- Exercise details
From the entries below, extract every line that includes the word "Myles".

** Extracted material follows **

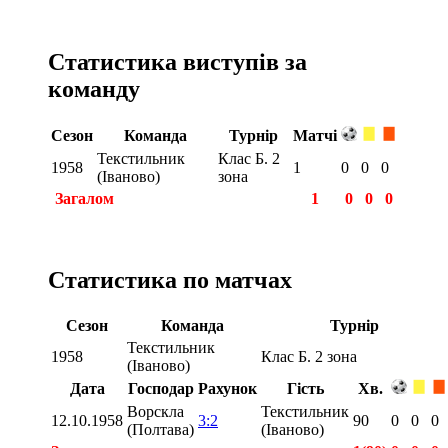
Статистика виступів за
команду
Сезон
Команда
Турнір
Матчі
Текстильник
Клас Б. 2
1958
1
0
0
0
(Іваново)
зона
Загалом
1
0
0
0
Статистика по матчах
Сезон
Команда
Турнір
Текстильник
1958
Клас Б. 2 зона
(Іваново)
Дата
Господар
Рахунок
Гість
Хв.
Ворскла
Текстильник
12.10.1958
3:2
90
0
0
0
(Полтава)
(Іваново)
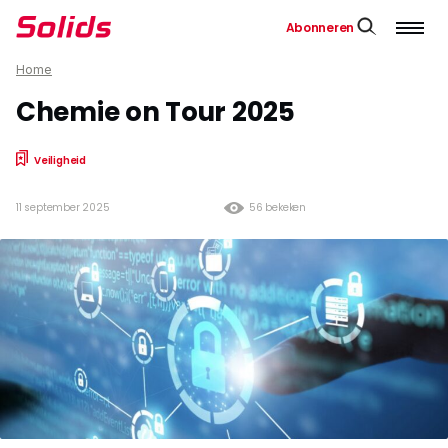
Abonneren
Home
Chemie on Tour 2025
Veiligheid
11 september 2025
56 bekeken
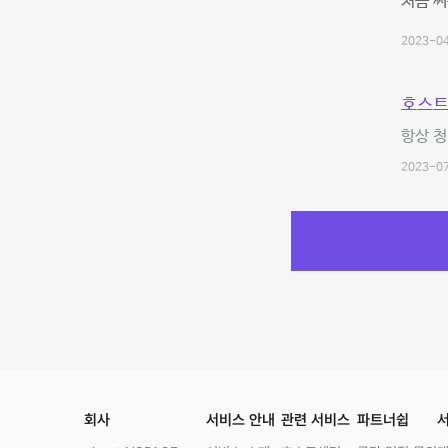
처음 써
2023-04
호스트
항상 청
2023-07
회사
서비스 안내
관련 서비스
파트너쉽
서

** End of Extracted material **
** Extracted material follows **

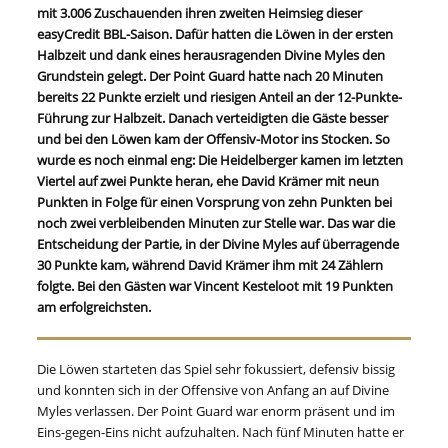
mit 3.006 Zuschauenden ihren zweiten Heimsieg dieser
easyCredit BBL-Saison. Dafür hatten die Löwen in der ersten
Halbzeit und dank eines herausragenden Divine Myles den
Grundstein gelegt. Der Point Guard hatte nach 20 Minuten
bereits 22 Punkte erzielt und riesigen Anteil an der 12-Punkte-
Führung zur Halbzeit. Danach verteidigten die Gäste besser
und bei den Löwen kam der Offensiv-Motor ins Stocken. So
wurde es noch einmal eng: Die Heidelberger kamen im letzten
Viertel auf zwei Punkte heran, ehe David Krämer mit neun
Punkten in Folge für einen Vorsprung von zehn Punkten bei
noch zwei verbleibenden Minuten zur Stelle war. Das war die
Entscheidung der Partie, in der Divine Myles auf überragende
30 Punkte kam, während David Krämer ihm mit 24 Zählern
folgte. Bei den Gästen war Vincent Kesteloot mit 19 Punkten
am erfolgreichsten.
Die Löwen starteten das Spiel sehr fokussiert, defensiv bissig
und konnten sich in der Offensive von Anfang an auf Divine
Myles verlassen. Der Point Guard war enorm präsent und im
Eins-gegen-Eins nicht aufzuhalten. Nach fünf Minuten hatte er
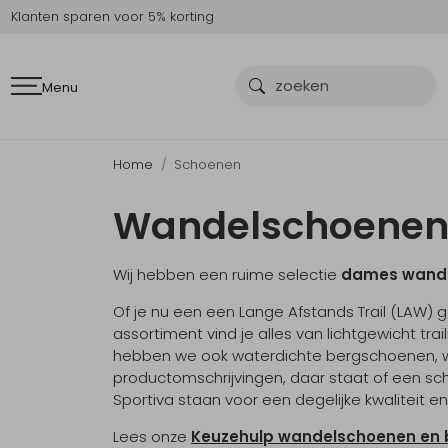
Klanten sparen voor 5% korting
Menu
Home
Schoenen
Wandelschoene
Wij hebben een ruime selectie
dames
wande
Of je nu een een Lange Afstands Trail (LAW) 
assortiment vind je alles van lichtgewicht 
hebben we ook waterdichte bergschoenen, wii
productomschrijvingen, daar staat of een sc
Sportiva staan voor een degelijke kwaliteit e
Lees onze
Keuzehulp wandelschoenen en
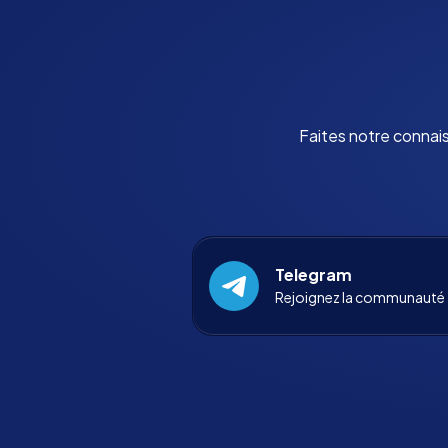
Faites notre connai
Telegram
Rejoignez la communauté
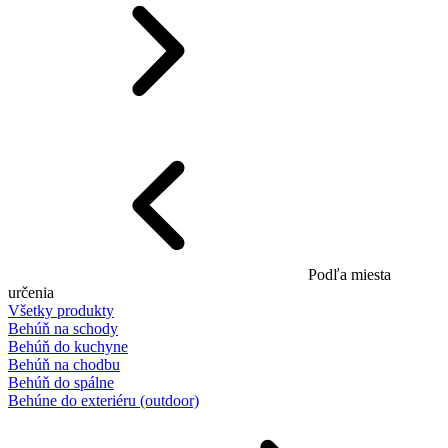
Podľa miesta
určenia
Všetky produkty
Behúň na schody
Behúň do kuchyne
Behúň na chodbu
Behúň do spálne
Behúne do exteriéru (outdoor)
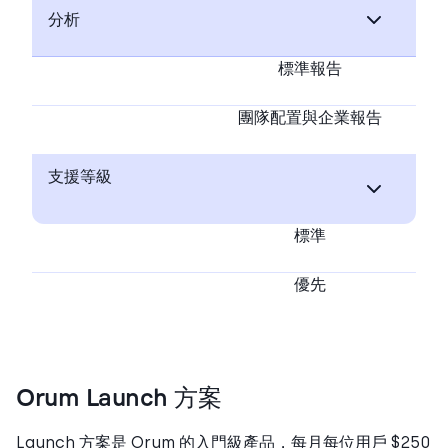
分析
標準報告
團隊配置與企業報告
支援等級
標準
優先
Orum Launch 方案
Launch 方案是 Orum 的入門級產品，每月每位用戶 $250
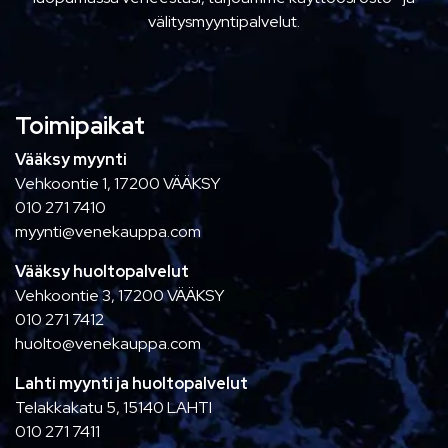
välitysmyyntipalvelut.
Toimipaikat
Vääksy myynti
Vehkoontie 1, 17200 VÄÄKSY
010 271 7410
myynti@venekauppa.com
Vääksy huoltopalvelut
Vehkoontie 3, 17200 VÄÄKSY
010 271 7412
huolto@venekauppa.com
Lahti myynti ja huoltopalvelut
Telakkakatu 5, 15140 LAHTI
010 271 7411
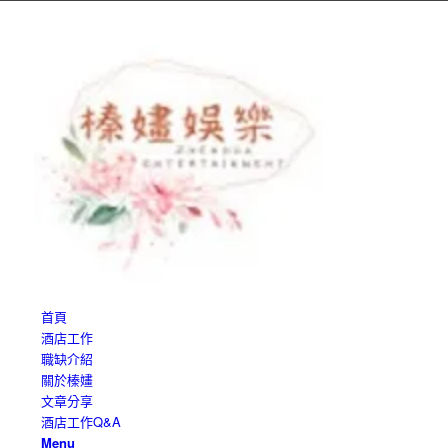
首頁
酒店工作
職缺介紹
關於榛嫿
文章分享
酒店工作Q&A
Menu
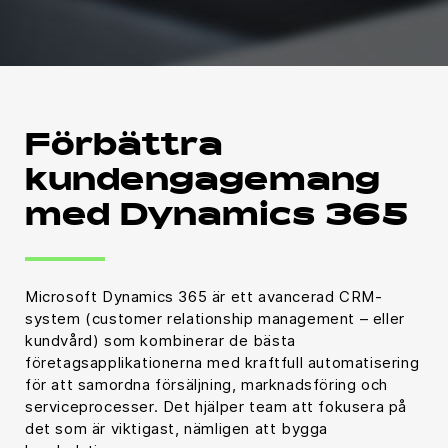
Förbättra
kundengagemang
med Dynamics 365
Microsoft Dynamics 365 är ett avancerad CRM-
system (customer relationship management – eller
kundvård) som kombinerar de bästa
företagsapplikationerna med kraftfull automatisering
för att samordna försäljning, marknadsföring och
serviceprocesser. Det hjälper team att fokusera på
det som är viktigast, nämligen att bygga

** End of Extracted material **

- Answer to this task
Halbzeit und dank eines herausragenden Divine Myles den
Entscheidung der Partie, in der Divine Myles auf überragende
Myles verlassen. Der Point Guard war enorm präsent und im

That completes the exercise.